CST Blog
CST Government and International Affairs Director trains European police experts
9 July 2015
Mike Whine was a trainer at the first week long seminar on hate crime organised by the European Police College in July.
For many years the European Commission funded College, known by its acronym CEPOL, was based at Bramshill the UK police staff college, but moved to Hungary in 2014. It is now housed in the police academy in the centre of Budapest, but its academic staff are provided by the Law Enforcement Faculty of the Hungarian National University of Public Service.

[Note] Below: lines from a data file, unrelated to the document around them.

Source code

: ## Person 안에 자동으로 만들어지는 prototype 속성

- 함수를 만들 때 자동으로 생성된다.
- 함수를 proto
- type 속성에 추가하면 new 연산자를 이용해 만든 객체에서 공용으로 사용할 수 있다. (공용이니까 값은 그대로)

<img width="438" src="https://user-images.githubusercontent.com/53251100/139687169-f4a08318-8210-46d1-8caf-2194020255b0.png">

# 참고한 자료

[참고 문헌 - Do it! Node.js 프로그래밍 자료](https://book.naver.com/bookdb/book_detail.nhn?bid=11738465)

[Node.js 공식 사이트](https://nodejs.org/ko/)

Thirty police officers, including a community-support beat officer from Luton, the head of the national French operational unit investigating domestic terrorism, the deputy head of the Polish national police force, the EUROPOL security head, Croatia’s head of counter terrorism and a variety of hate crime and intelligence specialists participated in the course.
Subjects taught included tolerance and diversity training, policing models developed in Slovenia, Germany and Northern Ireland, and the developing body of European hate crime legislation and case law. Mike Whine’s session was on the Perception, Causes and Consequences of hate crime, and is published here.
Another trainer was Robin Sclafani, of CEJI – a Jewish Contribution to an inclusive Europe, who host our partnership Facing Facts project, which trains European NGOs and Jewish community groups to monitor hate crime.